Work to be completed:
Return each line of the records below in which the string "sudo" turns up.

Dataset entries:
* * * * *
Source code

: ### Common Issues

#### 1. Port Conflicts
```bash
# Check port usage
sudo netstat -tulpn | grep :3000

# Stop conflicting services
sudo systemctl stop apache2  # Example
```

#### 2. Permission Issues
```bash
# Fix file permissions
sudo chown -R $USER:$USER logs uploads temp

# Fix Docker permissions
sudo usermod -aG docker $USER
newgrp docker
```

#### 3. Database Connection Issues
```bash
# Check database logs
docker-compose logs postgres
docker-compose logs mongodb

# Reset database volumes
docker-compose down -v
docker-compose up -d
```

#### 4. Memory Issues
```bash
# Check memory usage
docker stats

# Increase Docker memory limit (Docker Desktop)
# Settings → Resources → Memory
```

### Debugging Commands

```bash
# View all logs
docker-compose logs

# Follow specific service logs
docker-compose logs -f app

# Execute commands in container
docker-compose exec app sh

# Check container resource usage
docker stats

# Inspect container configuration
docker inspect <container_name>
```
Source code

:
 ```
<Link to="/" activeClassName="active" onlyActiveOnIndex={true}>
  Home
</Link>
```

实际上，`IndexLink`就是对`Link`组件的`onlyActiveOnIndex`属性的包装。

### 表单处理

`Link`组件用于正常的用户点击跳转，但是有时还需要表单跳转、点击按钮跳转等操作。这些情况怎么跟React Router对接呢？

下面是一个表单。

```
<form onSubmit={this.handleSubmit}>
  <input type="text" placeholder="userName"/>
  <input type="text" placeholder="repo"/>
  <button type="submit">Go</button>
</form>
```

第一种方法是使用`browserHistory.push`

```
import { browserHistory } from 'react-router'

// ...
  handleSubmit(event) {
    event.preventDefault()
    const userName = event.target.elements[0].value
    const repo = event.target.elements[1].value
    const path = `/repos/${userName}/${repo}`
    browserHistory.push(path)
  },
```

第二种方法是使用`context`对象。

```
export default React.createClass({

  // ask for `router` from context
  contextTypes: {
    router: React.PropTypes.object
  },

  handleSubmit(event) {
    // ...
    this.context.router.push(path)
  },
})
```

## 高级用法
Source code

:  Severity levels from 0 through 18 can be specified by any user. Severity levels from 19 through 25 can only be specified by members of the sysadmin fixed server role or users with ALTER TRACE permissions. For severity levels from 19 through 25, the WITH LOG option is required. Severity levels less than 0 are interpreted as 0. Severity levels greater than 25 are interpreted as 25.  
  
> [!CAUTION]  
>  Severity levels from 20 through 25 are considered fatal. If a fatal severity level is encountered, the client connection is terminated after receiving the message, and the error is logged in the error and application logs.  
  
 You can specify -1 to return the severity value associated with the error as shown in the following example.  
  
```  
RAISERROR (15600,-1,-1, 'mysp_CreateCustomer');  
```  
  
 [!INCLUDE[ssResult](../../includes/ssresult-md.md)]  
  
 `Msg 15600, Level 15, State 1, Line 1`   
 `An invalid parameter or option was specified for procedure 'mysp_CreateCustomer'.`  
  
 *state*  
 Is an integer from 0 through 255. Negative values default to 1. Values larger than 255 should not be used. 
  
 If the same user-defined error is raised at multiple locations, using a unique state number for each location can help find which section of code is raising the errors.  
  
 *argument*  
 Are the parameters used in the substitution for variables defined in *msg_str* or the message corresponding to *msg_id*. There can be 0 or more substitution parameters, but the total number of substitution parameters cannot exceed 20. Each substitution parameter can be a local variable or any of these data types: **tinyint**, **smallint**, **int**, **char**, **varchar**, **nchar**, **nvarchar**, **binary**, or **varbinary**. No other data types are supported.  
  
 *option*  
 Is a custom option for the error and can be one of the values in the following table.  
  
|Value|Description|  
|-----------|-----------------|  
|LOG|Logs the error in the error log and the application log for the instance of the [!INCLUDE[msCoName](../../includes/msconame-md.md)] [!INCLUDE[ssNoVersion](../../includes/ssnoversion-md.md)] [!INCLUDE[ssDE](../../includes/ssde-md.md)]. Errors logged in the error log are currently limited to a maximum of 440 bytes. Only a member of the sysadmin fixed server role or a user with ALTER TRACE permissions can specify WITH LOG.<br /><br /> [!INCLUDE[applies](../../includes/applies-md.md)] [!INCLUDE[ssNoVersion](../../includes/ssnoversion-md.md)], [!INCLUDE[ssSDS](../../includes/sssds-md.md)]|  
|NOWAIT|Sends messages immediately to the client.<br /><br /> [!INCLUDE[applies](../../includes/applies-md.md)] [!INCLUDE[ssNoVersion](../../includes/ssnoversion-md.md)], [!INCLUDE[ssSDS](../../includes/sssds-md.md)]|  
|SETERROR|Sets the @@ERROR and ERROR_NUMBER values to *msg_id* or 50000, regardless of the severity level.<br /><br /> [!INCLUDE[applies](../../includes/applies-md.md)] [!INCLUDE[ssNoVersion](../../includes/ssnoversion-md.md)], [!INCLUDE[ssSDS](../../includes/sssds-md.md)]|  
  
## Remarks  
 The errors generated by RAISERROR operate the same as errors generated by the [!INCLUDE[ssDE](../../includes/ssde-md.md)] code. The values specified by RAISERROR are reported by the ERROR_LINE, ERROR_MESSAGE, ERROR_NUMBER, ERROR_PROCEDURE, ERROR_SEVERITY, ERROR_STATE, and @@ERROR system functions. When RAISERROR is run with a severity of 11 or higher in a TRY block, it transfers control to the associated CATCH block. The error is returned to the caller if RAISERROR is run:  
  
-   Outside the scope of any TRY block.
* * * * *
Response below:
sudo netstat -tulpn | grep :3000
sudo systemctl stop apache2  # Example
sudo chown -R $USER:$USER logs uploads temp
sudo usermod -aG docker $USER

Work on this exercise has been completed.